8. The lateral surface area of a hollow cylinder is 4224 cm². It is cut along its height and formed a rectangular sheet of width 33 cm. Find the perimeter of rectangular sheet?
Solution:
Lateral surface area of a hollow cylinder = 4224 cm² (Given)
Let length of a rectangular sheet made from hollow cylinder be l cm.
∴ l × b = 4224
∴ 1 × 33 = 4224
∴ l = \(\frac {4224}{33}\) = 128 cm
∴ Length of rectangular sheet =128 cm

Perimeter of rectangular sheet
= 2 (l + b)
= 2 (128 + 33)
= 2 (161) = 322 cm
Hence, perimeter of rectangular sheet is 322 cm.

9. A road roller takes 750 complete revolutions to move once over to level a road. Find the area of the road levelled if the diameter of a road roller is 84 cm and length is 1 m.
Solution:
Shape of road roller is cylindrical.

For given cylinder:
Radius (r) = \(\frac{\text { diameter }}{2}\) = \(\frac {84}{2}\) = 42cm
length (height) (h) = 1 m = 100 cm
∴ Curved surface area of a roller
= 2 πrh
= 2 × \(\frac {22}{7}\) × 42 × 100
= 26,400 cm²
Roller covers area of 26,400 cm² in 1 revolution.
∴ Area of covered by roller in 750 revolutions
= 26400 × 750 cm²
= \(\frac{26400 \times 750}{100 \times 100}\) m²
= 1980 m²
Hence, area of road levelled is 1980 m².

10. A company packages its milk powder in cylindrical container whose base has a diameter of 14 cm and height 20 cm.

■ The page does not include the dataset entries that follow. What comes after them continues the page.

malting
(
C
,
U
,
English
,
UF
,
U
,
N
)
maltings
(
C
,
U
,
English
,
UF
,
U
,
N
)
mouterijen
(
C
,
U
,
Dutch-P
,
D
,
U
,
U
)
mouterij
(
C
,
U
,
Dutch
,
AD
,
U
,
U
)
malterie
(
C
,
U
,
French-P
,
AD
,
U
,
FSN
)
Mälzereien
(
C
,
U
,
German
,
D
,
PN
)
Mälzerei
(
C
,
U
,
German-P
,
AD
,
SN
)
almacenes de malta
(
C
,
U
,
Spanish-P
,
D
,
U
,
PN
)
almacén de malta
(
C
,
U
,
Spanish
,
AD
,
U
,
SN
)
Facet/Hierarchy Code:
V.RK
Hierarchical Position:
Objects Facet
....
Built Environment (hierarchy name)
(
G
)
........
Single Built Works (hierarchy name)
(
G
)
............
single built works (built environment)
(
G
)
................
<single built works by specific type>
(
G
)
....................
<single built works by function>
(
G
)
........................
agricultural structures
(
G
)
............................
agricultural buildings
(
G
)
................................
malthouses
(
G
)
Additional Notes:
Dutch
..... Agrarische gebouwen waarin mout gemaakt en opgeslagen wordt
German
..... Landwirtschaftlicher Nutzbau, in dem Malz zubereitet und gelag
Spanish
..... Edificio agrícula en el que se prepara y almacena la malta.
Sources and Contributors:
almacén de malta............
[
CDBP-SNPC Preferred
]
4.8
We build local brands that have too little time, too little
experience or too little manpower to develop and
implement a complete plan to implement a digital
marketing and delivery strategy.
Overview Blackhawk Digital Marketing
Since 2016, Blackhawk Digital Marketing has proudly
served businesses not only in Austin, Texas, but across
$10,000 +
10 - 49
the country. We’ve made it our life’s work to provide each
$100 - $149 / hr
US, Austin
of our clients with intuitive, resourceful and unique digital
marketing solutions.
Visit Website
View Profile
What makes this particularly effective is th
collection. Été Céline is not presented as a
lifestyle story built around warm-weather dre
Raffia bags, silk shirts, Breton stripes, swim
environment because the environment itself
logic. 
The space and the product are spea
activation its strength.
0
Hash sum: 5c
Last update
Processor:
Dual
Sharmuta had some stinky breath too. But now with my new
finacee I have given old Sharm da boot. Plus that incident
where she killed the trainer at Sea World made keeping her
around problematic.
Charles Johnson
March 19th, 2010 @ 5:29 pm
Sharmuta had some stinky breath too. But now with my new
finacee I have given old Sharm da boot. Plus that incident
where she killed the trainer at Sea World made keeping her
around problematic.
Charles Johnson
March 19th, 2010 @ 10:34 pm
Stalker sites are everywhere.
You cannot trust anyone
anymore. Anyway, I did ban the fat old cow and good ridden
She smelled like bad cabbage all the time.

Company places a lable around the surface of the container (as shown in the figure). If the lable is placed 2 cm from top and bottom, what is the area of the label.
Solution:
For given cylindrical container:
radius (r) = \(\frac {diameter}{2}\) = \(\frac {14}{2}\) = 7 cm
height (h) = 20 cm
Now, label is placed 2 cm away from top and bottom.
∴ Height of label = (20 – 2 – 2) cm
= (20 – 4) cm = 16 cm
For label:
radius (r) = 7 cm, height (h) = 16 cm
∴ Area of cylindrical label = 2πrh
= 2 × \(\frac {22}{7}\) × 7 × 16
= 44 × 16
= 704 cm²
Hence, area of the label is 704 cm².